Your task:
Copy the items below from the line with "pose: elev=91.3 azim=207.8" to the line with "Dot at: (275, 243)", including both of those lines, and leave the pictures out of your answer.

Data in this exercise:

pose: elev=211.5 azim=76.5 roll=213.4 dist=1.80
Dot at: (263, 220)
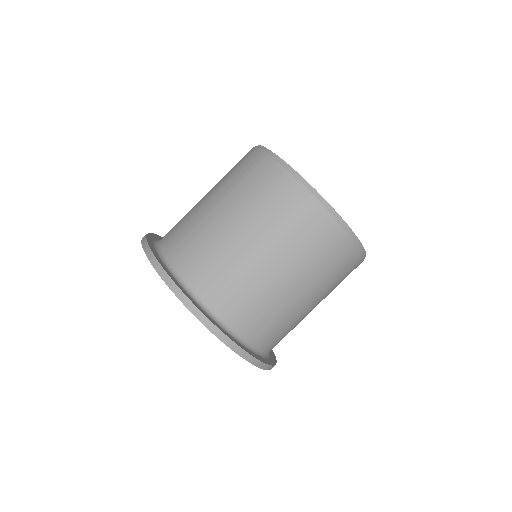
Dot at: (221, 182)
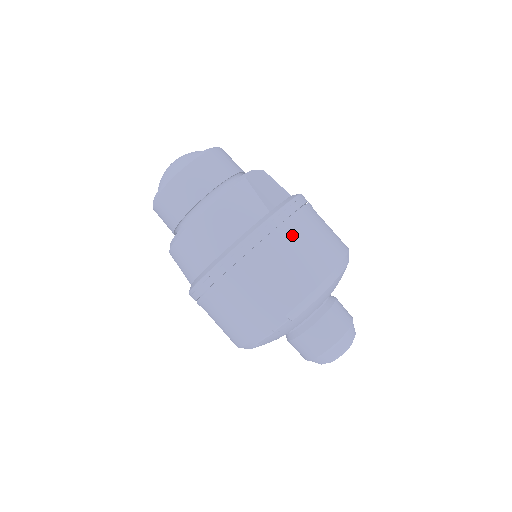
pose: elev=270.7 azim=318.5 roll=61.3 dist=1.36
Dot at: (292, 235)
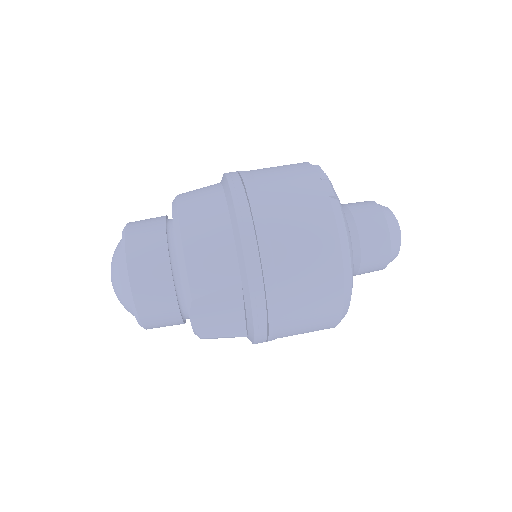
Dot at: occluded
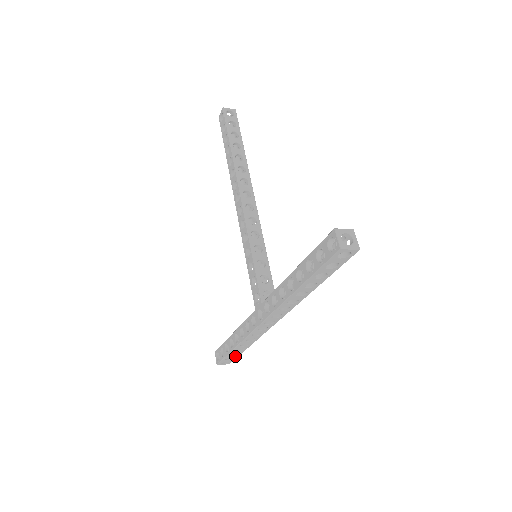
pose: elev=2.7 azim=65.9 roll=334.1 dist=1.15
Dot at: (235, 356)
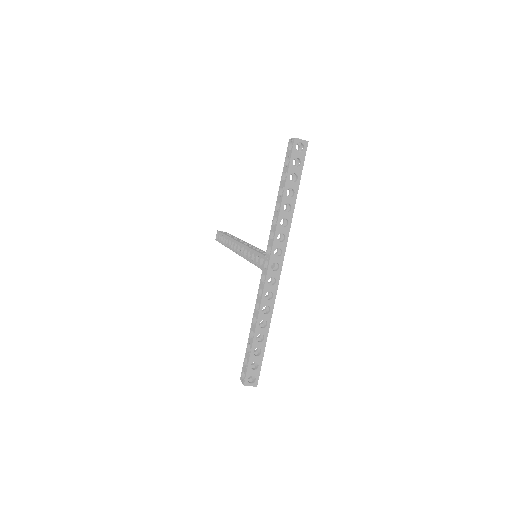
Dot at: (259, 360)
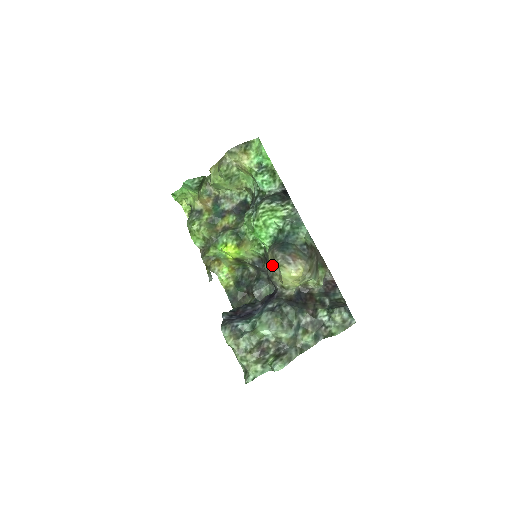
* * *
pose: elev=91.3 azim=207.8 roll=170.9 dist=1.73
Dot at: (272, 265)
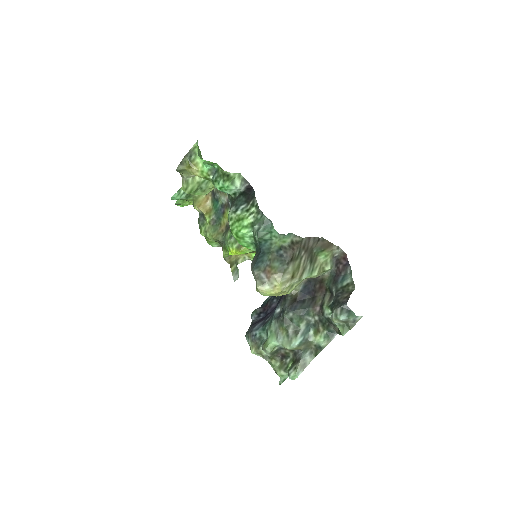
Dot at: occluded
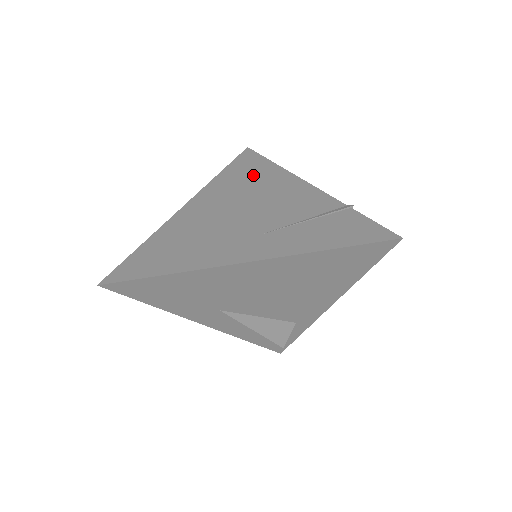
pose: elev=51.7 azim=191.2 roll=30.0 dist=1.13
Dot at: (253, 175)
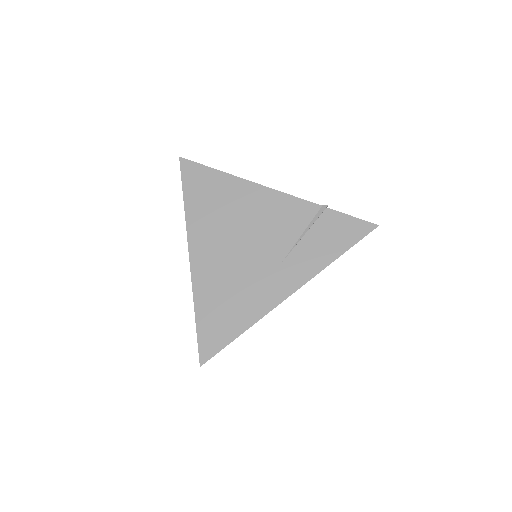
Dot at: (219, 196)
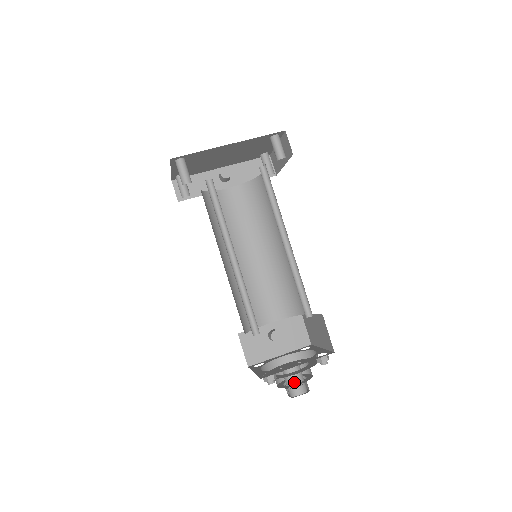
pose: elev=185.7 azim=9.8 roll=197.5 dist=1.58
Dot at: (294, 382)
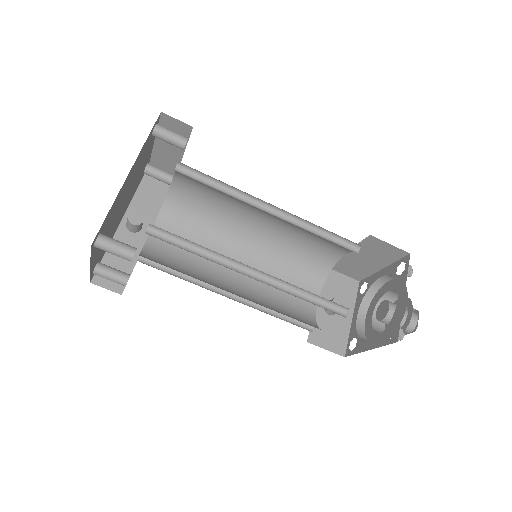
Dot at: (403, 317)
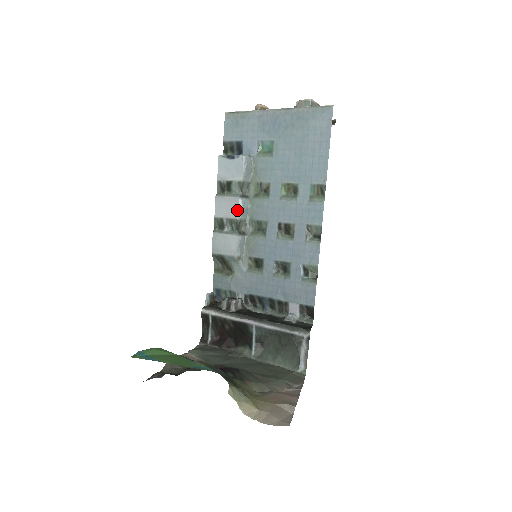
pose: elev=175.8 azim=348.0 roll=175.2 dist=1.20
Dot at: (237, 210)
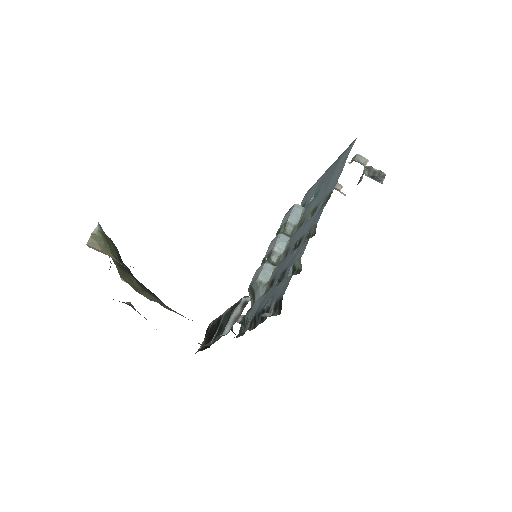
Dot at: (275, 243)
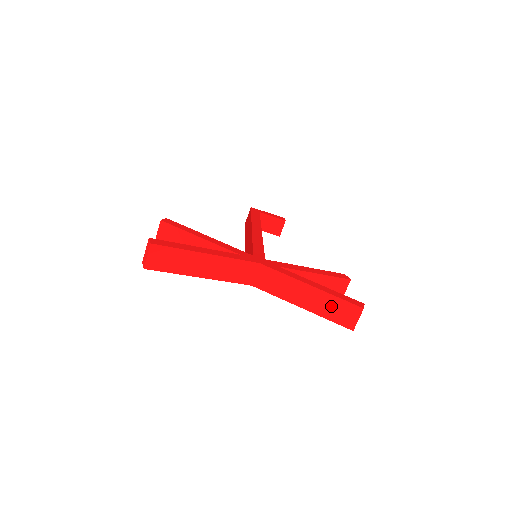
...
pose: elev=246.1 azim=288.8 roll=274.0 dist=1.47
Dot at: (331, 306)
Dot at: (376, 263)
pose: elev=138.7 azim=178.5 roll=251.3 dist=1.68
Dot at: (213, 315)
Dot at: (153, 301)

Solution:
pose: elev=91.3 azim=207.8 roll=170.9 dist=1.73
Dot at: (272, 265)
Dot at: occluded
pose: elev=51.7 azim=191.2 roll=30.0 dist=1.13
Dot at: (253, 175)
Dot at: (219, 196)
pose: elev=185.7 azim=9.8 roll=197.5 dist=1.58
Dot at: (294, 382)
Dot at: (403, 317)
pose: elev=175.8 azim=348.0 roll=175.2 dist=1.20
Dot at: (237, 210)
Dot at: (275, 243)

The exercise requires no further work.